Use generative AI as the first step in your market and competitive intelligence research projects
Will generative AI replace human market and competitive intelligence researchers? Absolutely not! Humans (“knowledge workers”) apply judgment to a body of information to make decisions on behalf of the business. No machine does that.
But generative AI capabilities can provide a valuable first step for a researcher investigating a market and competitive intelligence question. That’s because a well-implemented generative AI program can distill down a large body of information to accurately answer a specific question – assuming the program is deployed against only reliable source material.
Which is precisely what Northern Light does with its generative AI “question answering” in SinglePoint™ strategic research portals.
How Northern Light utilizes generative AI for market research and competitive intelligence
- A user asks a market research or competitive intelligence question – for example, “What is Pfizer’s strategy in oncology?”
- Northern Light generates a search result using our search engine optimized for market and competitive intelligence applied exclusively against a client’s content collections. These may include primary and licensed secondary market research, authoritative web-based business news sources, respected industry journals and thought leader consultants, corporate financial reports, and relevant government databases.
- Northern Light gathers the document text from the 20 most relevant documents and sends it off to OpenAI or Microsoft Azure (client’s choice) with a prompt to briefly answer the user’s questions from each document.
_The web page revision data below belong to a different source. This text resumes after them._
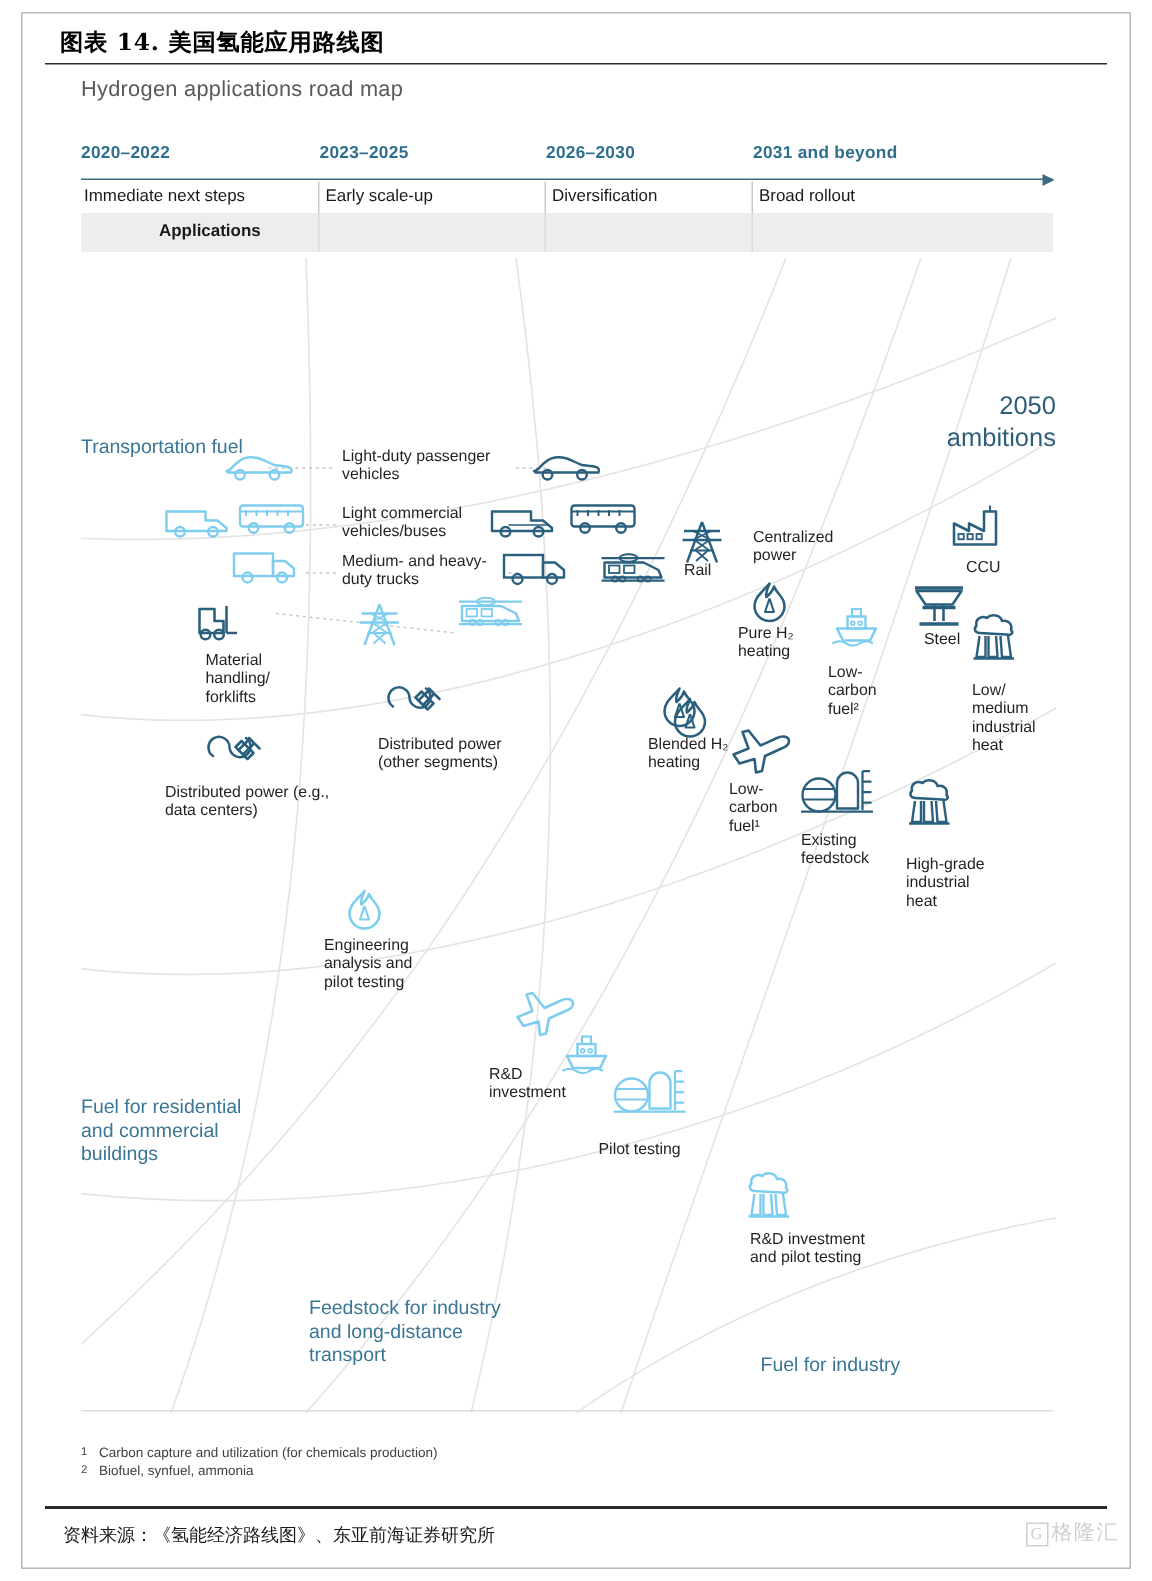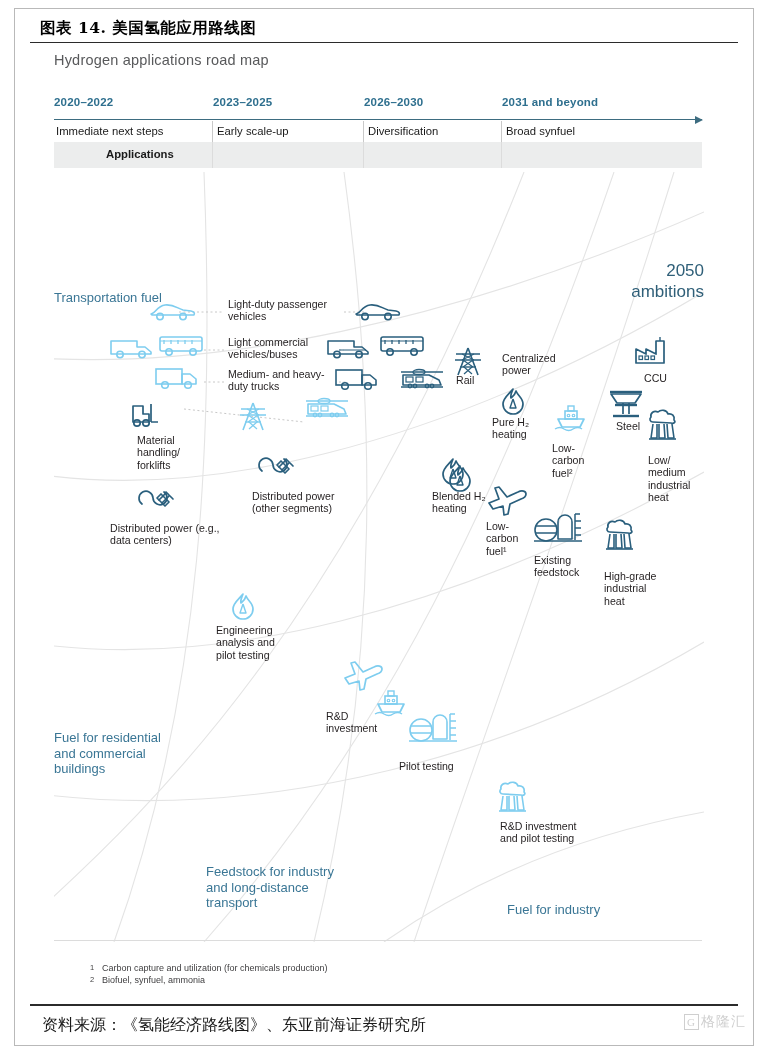--- a/index.html
+++ b/index.html
@@ -81,32 +81,31 @@
     font-size:17px;line-height:21px;color:#2f5f78;
   }
   
   .fn-rule{
     position:absolute;left:54px;top:940px;width:648px;height:0;
     border-top:1px solid #dcdcdc;
   }
   .fn{
     position:absolute;left:54px;font-size:9px;color:#414042;line-height:12px;
     white-space:nowrap;
-    margin-left:36px;
   }
   .fn-idx{display:inline-block;width:12px;font-size:7.5px;vertical-align:top;}
   
   .src-rule{
     position:absolute;left:30px;top:1004px;width:708px;height:0;
     border-top:2.2px solid #2b2b2b;
   }
   .src{
     position:absolute;left:42px;top:1015px;
     font-family:Liberation Serif, serif;
-    font-size:16px;color:#1a1a1a;white-space:nowrap;
+    font-size:12px;color:#1a1a1a;white-space:nowrap;
   }
   .wm{
     position:absolute;right:22px;top:1013px;
     font-size:14px;color:#cfcfcf;letter-spacing:1px;
     font-family:Liberation Serif, serif;
   }
   .wm .wmbox{
     display:inline-block;border:1.6px solid #cfcfcf;padding:0 2px;
     margin-right:2px;font-size:11px;line-height:14px;
   }
@@ -129,21 +128,21 @@
   <div class="tl-arrow"></div>
   <div class="tl-row"></div>
 
   <div class="tl-div" style="left:158px"></div>
   <div class="tl-div" style="left:309px"></div>
   <div class="tl-div" style="left:447px"></div>
 
   <div class="tl-phase" style="left:2px">Immediate next steps</div>
   <div class="tl-phase" style="left:163px">Early scale-up</div>
   <div class="tl-phase" style="left:314px">Diversification</div>
-  <div class="tl-phase" style="left:452px">Broad synfuel</div>
+  <div class="tl-phase" style="left:452px">Broad rollout</div>
 
   <div class="apps-band"></div>
   <div class="band-div" style="left:158px"></div>
   <div class="band-div" style="left:309px"></div>
   <div class="band-div" style="left:447px"></div>
   <div class="apps-label">Applications</div>
 </div>
 
 <div class="canvas">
We specify that the large language model that responds to us is GPT 3.5-Turbo. (We do not send the document text or ask for answers from the public version of ChatGPT.)
- The answers generated are presented to the user, segmented by document, with the document cited and hot linked so the user can drill into the documents that appear to have the best answers.
- The answers are gathered and sent off to OpenAI or Microsoft Azure with a prompt to write an executive summary. The prompt specifies that every observation in the executive summary must cite the documents that contributed to the summary. The citations are also hot linked to support click through.
- The generative AI is instructed to only use the text from the documents we send to answer the question and provide the executive summary. No sources other than what we send in that specific prompt may contribute (e.g., no internet data). This ensures only high-quality, curated content generates the answers and the executive summaries.
One significant note from an enterprise IT perspective: communications with OpenAI (or Microsoft) are secure and private between Northern Light and OpenAI. They do not retain the content or user question once they have responded to our API call or use the content or user question to train models or anything else. Northern Light’s client is not identified as the source of the user question and the content publisher for the included text is not identified to OpenAI. (That knowledge is retained in the Northern Light portal application and need not be sent to OpenAI.) Northern Light does not retain the answers or the executive summaries and makes no use of them other than to help the user find the best documents to read. Nothing persists after the round-trip transaction (text to OpenAI, answers and summaries back to Northern Light) is complete. There is no exchange of prompts, content, answers, or summaries between Northern Light clients.
Generative AI will empower, not replace, knowledge workers
So the bottom line is knowledge workers should feel comfortable taking advantage of this exciting new generative AI technology in support of their market and competitive intelligence research activities. It’s an aid to, not a replacement for, what they uniquely can do.